*** PASSAGE SHOWN Section Begins ***
Jon (and his shop) is one of 3 reasons for me to consider re-visiting LA :running: after going with my family to Disney land - a long long time ago.
:wink: what was that really good red wine?


----------



## Edgy Guy

geezr said:


> :wink: what was that really good red wine?


 
Two-Buck-Chuck from Trader Joe's, of course.

http://www.mytraderjoeslist.com/2010/10/charles-shaw.html


----------



## Eamon Burke

That kanji pic is super cool!

Your are a mighty MIGHTY lucky man to have Mr. Broida down the road. Few of us are so lucky.


----------



## tk59

I just want to say that it does get annoying sometimes when a dude is selling cool stuff and tells you not to buy it because you won't like it or don't need it. oke1:


----------



## dehory

Edgy Guy said:


> Look at that last pic again.
> Don't the vertical lines in the steel look like rainfall?
> 
> Even where it strikes the characters you don't have to struggle hard to see the rain bouncing and splashing off.
*** PASSAGE SHOWN Section Ends ***
● REQUIRED TASKS:
1. Using the forum thread, decide whether each statement agrees with it: (a) The red wine in question is Two-Buck-Chuck from Trader Joe's. (b) The first poster went to Disneyland alone. (c) tk59 finds it annoying when a seller says not to buy an item. Give yes or no for each, with the deciding words quoted from the thread.
2. Reproduce everything in the forum thread from "Two-Buck-Chuck from Trader" down to "are so lucky.".
The records have nothing to do with the forum thread.
*** DATASET EXCERPTS Section Begins ***
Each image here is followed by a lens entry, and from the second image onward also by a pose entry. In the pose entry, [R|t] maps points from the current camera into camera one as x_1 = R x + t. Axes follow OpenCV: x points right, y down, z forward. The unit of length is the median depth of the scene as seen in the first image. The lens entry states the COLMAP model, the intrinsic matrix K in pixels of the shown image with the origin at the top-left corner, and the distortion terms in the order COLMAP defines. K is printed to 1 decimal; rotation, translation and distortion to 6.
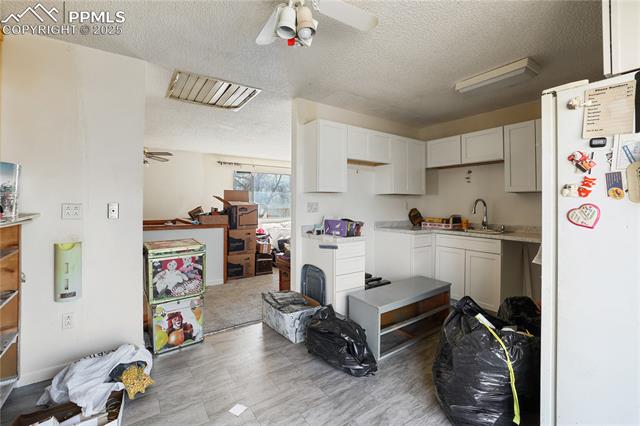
lens RADIAL K [[278.6, 0, 320.2], [0, 278.6, 201.7], [0, 0, 1]] dist [-0.042676, 0.016605]
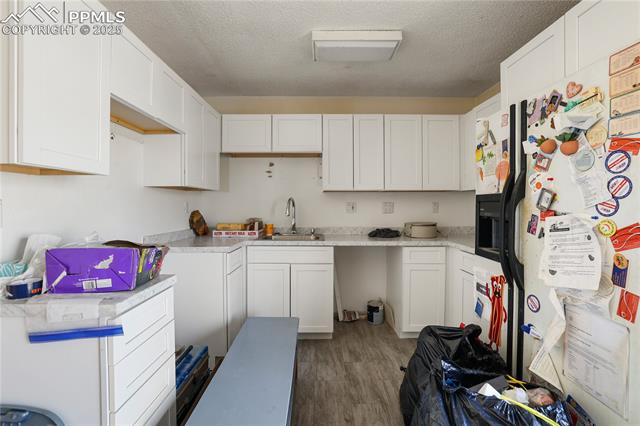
lens RADIAL K [[277.4, 0, 320.3], [0, 277.4, 207.9], [0, 0, 1]] dist [-0.044914, 0.016798]
pose [[0.560061, -0.010920, 0.828380, -0.079598], [-0.004304, 0.999861, 0.016091, 0.008740], [-0.828440, -0.012577, 0.559936, 0.653948]]
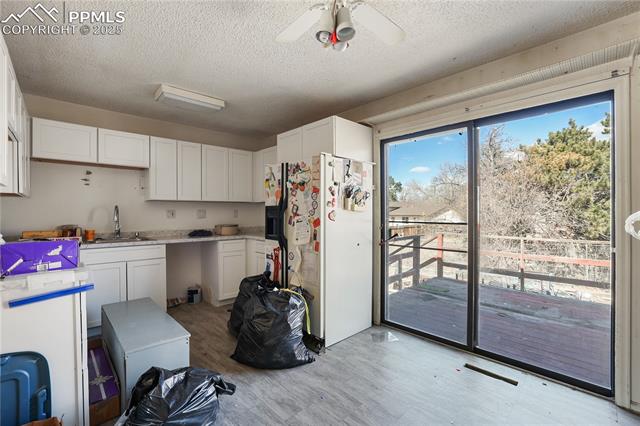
lens RADIAL K [[278.3, 0, 317.4], [0, 278.3, 213.4], [0, 0, 1]] dist [-0.030486, 0.000519]
pose [[-0.147391, -0.006979, 0.989054, -0.584107], [-0.005333, 0.999966, 0.006261, 0.009768], [-0.989064, -0.004352, -0.147424, 0.668131]]
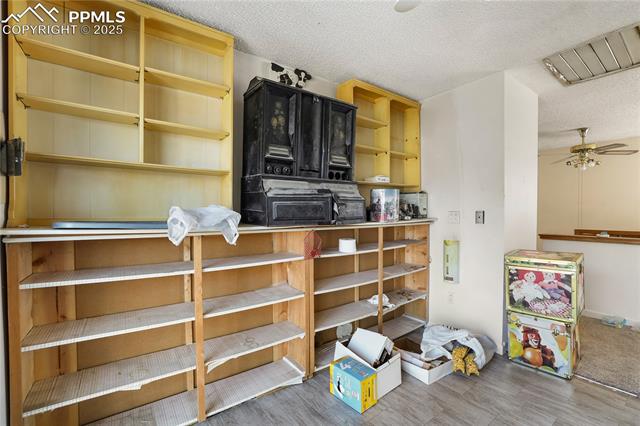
lens RADIAL K [[279.4, 0, 317.0], [0, 279.4, 220.8], [0, 0, 1]] dist [-0.028371, 0.000449]
pose [[0.005872, 0.024271, -0.999688, 0.355357], [0.018026, 0.999540, 0.024374, 0.006341], [0.999820, -0.018164, 0.005431, 0.262329]]
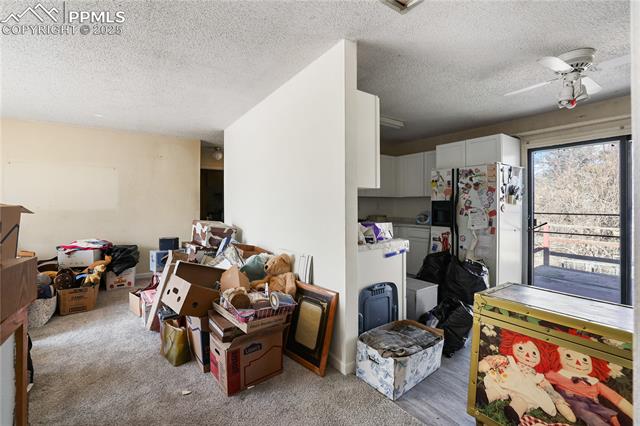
lens RADIAL K [[277.4, 0, 320.3], [0, 277.4, 207.9], [0, 0, 1]] dist [-0.044914, 0.016798]
pose [[0.001865, -0.010442, 0.999944, -0.944748], [-0.007558, 0.999917, 0.010456, 0.015460], [-0.999970, -0.007577, 0.001786, 1.381813]]
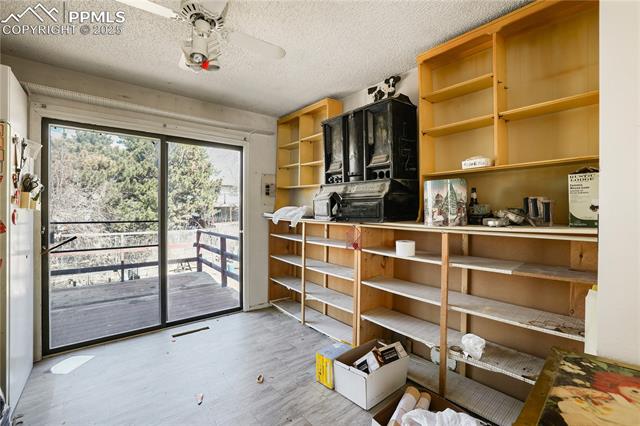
lens RADIAL K [[277.4, 0, 320.3], [0, 277.4, 207.9], [0, 0, 1]] dist [-0.044914, 0.016798]
pose [[-0.996580, -0.007132, -0.082323, -0.268778], [-0.006271, 0.999923, -0.010711, 0.002761], [0.082393, -0.010158, -0.996548, 1.197105]]
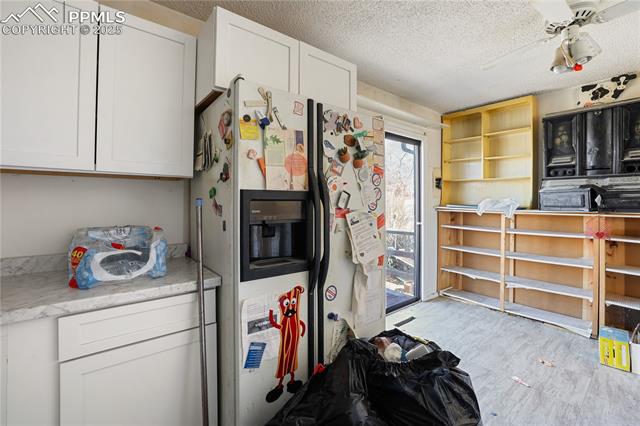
lens RADIAL K [[274.7, 0, 320.0], [0, 274.7, 197.9], [0, 0, 1]] dist [-0.046792, 0.014871]
pose [[-0.998432, -0.002889, -0.055906, 0.609557], [-0.001706, 0.999774, -0.021188, 0.008681], [0.055954, -0.021060, -0.998211, 1.167557]]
*** DATASET EXCERPTS Section Ends ***
● RESPONSES BY ITEM NUMBER:
1.
(a) Yes: "Two-Buck-Chuck from Trader Joe's, of course."
(b) No: "after going with my family to Disney land"
(c) Yes: "it does get annoying sometimes when a dude is selling cool stuff and tells you not to buy it"

2.
Two-Buck-Chuck from Trader Joe's, of course.

http://www.mytraderjoeslist.com/2010/10/charles-shaw.html


----------



## Eamon Burke

That kanji pic is super cool!

Your are a mighty MIGHTY lucky man to have Mr. Broida down the road. Few of us are so lucky.